Au Sénégal, l’armée a repris le contrôle des bases du Mouvement des forces démocratiques de Casamance, sur le front sud, à la frontière avec la Guinée Bissau après deux semaines d’opérations, notamment aériennes. Cela fait près de quarante ans que la Casamance est agitée par un conflit latent entre l’État et le mouvement indépendantiste très divisé.

Moulaye Gassama, victime d’une mine antipersonnel en 1996. Deux ans plus tard, tous les habitants de son village, Saliote, ont quitté les lieux. © Charlotte Idrac/RFI

 

 

Moulaye Gassama est aujourd’hui tailleur. Il s’avance avec des béquilles. C’est en 1996 qu’il a sauté sur une mine près de son village de Saliote, il avait 9 ans à l’époque: «j’allais aux champs, je rentrais à la maison vers 18h. Les gens qui m’accompagnaient disaient 'viens, il fait nuit'. J’ai dit ; je ne peux pas bouger ».
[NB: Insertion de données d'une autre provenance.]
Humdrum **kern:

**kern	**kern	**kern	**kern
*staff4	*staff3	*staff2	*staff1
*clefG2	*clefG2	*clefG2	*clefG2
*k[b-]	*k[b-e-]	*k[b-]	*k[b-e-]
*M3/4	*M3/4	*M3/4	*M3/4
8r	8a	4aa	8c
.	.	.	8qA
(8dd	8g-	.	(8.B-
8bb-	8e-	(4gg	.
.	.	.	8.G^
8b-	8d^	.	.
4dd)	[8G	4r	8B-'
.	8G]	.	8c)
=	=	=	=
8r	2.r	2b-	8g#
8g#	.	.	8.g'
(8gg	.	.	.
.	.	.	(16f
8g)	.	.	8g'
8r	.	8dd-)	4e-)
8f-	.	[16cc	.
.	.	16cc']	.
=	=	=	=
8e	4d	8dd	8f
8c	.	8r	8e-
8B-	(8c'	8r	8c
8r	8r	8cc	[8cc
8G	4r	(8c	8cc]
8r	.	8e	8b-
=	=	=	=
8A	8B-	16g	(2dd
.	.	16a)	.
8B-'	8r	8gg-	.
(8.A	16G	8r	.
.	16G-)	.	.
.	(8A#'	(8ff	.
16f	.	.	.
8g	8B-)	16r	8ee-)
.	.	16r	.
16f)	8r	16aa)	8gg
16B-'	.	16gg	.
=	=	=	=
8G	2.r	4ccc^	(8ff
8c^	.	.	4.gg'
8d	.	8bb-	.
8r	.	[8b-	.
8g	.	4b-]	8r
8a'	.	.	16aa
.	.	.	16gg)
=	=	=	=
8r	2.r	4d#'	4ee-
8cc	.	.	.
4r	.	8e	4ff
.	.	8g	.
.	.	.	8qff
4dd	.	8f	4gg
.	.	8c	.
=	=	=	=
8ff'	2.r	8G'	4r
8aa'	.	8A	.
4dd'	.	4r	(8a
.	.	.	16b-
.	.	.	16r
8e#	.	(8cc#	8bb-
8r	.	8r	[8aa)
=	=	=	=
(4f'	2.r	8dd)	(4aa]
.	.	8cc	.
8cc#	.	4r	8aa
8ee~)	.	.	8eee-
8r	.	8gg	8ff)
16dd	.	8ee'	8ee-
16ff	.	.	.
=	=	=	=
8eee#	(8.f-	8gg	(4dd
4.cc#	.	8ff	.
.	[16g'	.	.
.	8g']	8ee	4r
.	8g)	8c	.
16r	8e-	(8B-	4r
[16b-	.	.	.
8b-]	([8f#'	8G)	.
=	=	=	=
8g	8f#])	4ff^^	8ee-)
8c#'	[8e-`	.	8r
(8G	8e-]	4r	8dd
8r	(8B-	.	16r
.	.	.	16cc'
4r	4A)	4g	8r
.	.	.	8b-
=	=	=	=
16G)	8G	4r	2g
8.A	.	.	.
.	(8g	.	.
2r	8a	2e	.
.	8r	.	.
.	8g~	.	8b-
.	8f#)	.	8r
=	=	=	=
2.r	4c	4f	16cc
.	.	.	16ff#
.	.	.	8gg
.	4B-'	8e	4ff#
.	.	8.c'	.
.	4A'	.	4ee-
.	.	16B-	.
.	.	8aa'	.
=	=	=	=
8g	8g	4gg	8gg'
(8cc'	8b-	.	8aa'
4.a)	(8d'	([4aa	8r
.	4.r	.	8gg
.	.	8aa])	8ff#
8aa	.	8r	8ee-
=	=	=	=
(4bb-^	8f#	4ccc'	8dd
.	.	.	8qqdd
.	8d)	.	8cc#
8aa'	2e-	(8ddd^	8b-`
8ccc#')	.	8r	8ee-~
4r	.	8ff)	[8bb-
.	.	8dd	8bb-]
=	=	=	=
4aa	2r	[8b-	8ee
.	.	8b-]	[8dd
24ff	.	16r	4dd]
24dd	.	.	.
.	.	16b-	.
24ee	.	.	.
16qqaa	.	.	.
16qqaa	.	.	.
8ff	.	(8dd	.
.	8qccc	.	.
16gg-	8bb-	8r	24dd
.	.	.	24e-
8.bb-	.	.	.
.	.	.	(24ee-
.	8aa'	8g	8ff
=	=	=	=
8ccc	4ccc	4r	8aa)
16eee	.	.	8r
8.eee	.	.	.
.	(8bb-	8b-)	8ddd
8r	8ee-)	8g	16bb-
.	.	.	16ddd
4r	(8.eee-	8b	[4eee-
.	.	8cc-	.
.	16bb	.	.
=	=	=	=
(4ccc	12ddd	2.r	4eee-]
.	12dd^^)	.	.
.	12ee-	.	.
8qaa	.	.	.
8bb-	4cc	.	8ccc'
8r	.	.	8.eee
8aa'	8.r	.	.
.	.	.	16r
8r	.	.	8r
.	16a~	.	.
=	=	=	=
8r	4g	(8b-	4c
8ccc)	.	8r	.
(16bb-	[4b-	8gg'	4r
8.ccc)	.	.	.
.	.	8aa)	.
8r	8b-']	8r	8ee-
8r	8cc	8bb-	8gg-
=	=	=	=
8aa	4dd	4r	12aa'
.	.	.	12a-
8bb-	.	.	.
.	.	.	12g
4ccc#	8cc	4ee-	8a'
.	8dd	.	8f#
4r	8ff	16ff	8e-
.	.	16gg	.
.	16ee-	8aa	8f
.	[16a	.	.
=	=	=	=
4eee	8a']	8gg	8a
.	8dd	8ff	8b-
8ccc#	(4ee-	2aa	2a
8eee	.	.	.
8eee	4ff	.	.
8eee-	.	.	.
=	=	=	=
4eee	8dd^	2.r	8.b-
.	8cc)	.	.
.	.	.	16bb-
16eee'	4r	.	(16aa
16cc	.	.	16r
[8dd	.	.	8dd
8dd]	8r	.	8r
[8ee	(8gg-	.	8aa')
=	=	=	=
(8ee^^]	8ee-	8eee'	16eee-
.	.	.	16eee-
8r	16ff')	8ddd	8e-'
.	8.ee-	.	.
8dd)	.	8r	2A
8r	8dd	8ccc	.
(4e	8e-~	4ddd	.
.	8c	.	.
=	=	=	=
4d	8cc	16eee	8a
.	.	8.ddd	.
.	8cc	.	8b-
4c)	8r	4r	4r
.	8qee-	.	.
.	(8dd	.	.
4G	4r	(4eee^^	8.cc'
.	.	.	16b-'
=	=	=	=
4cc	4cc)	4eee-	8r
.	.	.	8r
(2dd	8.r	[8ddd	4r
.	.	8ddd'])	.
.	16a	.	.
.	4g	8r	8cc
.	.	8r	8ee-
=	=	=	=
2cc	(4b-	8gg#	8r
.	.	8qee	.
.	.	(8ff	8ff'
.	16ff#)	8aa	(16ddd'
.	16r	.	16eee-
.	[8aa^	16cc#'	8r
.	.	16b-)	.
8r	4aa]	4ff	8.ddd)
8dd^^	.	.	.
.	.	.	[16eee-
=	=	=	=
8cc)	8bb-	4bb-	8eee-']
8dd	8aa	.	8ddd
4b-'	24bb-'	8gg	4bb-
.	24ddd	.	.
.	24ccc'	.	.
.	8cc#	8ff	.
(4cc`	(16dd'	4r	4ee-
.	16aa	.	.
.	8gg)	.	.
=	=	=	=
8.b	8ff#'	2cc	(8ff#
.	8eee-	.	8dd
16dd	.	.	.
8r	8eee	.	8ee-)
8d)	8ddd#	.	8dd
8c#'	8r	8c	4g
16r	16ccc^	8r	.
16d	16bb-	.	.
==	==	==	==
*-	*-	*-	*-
Qui avait posé cette mine antipersonnel ? Impossible de la savoir. Mais deux ans plus tard, après plusieurs incidents et attaques, tous les villageois de Saliote ont quitté les lieux.

Ceux de Bafata, eux, étaient déjà partis, dès 1992, il y a près de trente ans. C’était au mois d’octobre se souvient le chef du village, Malamine Preira : « Ils ont brûlé le village. »

Depuis, il se rend sur son champ d’anacarde régulièrement pour récolter les noix de cajou, mais ne reste que quelques heures près du village abandonné : « C'est un risque. Tu ramasses, les gars viennent et t’arrachent, c’est un risque».

L’armée affirme désormais que les populations peuvent rentrer en sécurité. Malamine Preira lui, préfère encore attendre : « On va attendre jusqu'au mois d'avril. On verra si on peut retourner là-bas ».

Le dilemme

Certains déplacés oscillent entre espoir et prudence et se demandent s'il faut rentrer ou rester. Dispersés mais toujours liés, la quarantaine de familles qui ont fui le village de Saliote en 1998 gardent le contact via un groupe WhatsApp. Linko Gassama, le chef de village, est déplacé dans la commune de Djibanar, à une dizaine de kilomètres. « On est en contact, c’est l’""union de Saliote"", on peut s’échanger des idées en un clin d’œil. »

Et sur le groupe, les récents messages concernent les opérations militaires dans la région. « Les gens pointent du doigt la sécurité. On a quitté Saliote, des gens ont été tués, sont tombés sur des mines… Ceux qui disent qu’on n’ose pas retourner, ils disent ce qu’ils ont à dire… Inch’Allah, si Dieu le veut. Ça dépend aussi de l’accompagnement. »

Linko Gassama, chef de village de Saliote, village déserté en 1998, deplacé dans la commune de Djibanar. « On a créé un groupe Whatsapp pour garder le contact » © RFI/Charlotte IdracLégende

 

 

Un « accompagnement » pour reconstruire la localité, les maisons, le puits, le centre de santé… Sidou Gomis, lui, est aujourd’hui installé en Guinée Bissau. Il était enfant quand il a quitté Saliote. Il rentrera s’il y a du travail. « On a des noix de cajou, des oranges, des mangues… Si on retrouve la paix, tout le monde travaille. Il y a même des gens qui voulaient ouvrir des projets, mais avec ces emmerdements–là, est ce que ça aura lieu ou pas ? »

La commune d’Adéane, à quelques kilomètres, a été choisie par le gouvernement pour abriter une « agropole », un parc agro-industriel. L’avancée du projet dépendra de la stabilité de la zone, dans la durée.